Swiss parliament rejects tougher investment rules
SWITZERLAND - The smaller chamber of the Swiss parliament has rejected a motion by the Social Democrats to ban certain types of investments, such as hedge funds, within pensionskassen.
The Social Democrats want to forbid pensionskassen from investing in hedge funds, structured products and actively-managed funds.
The party argued these instruments had a short-term investment horizon and carried too high a risk, and were therefore not suited for pensionskassen.
A representative of the Social Democrats in the so-called "Ständerat", the smaller chamber of the Swiss parliament, argued there was no scientific evidence that active management led to better results than passive management and claimed they were only likely to earn banks more money.

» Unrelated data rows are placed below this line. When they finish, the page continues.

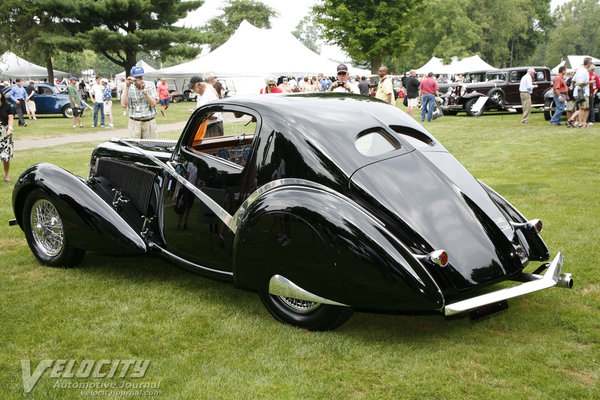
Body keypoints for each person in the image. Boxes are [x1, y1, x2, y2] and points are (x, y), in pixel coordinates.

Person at [121, 66, 159, 139]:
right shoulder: (128, 87)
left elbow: (153, 104)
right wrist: (127, 87)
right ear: (132, 77)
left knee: (150, 147)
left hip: (149, 121)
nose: (139, 79)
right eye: (137, 77)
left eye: (141, 76)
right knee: (134, 147)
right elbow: (124, 105)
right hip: (135, 122)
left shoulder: (150, 85)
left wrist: (144, 91)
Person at [569, 58, 593, 129]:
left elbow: (573, 81)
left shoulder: (579, 70)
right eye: (590, 63)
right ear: (588, 63)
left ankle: (582, 123)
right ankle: (580, 124)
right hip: (582, 92)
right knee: (582, 108)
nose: (591, 64)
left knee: (584, 108)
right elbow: (581, 83)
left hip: (578, 91)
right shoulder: (584, 72)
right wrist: (590, 82)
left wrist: (574, 85)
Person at [0, 90, 15, 182]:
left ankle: (6, 175)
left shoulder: (7, 106)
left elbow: (10, 118)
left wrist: (10, 129)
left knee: (6, 156)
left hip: (5, 132)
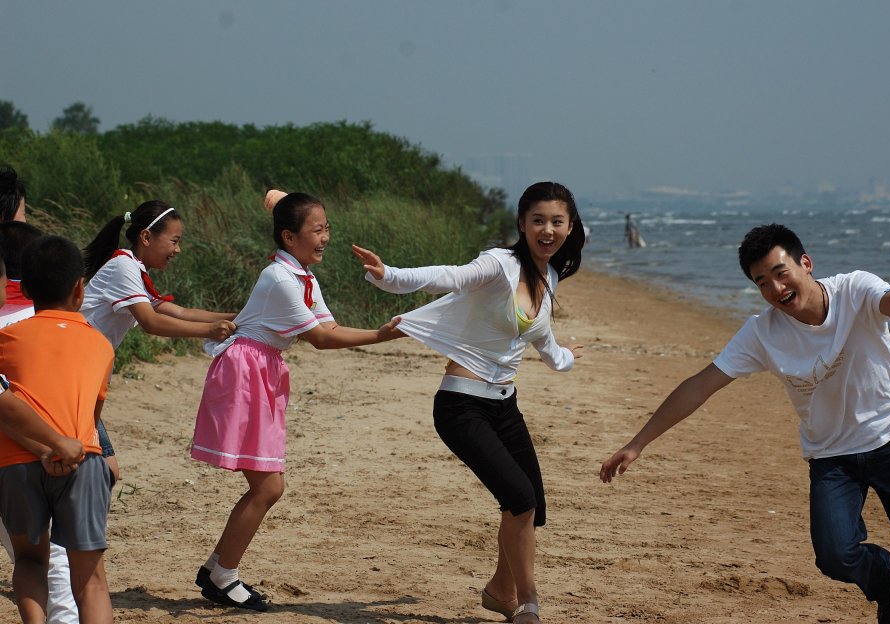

"It is interesting that banks avoid these actively-managed funds in their own pensionskassen," said Simonetta Sommaruga, a Social Democratic representative.
The party also demanded there be compulsory hedging of exchange rates in situations where pensionskassen hold investments in foreign currencies.
However, critics argued the investment rules already in place for Swiss pensionskassen were sufficient to let each fund decide for itself how much risk it could take.
Others ministers pointed out investing only in bonds would never yield the necessary returns, and the proposals were eventually rejected by 18 to nine votes.
At the same time, however, 20 representatives in the assembly voted with a Social Democrats proposal obliging pensionskassen to disclose the names of any consultants they have used to arrive at investment decisions.
Only six delegates voted against this part of the motion, even though a government representative pointed out it might be difficult to implement as pensionskassen use a wide range of advisers and consultants.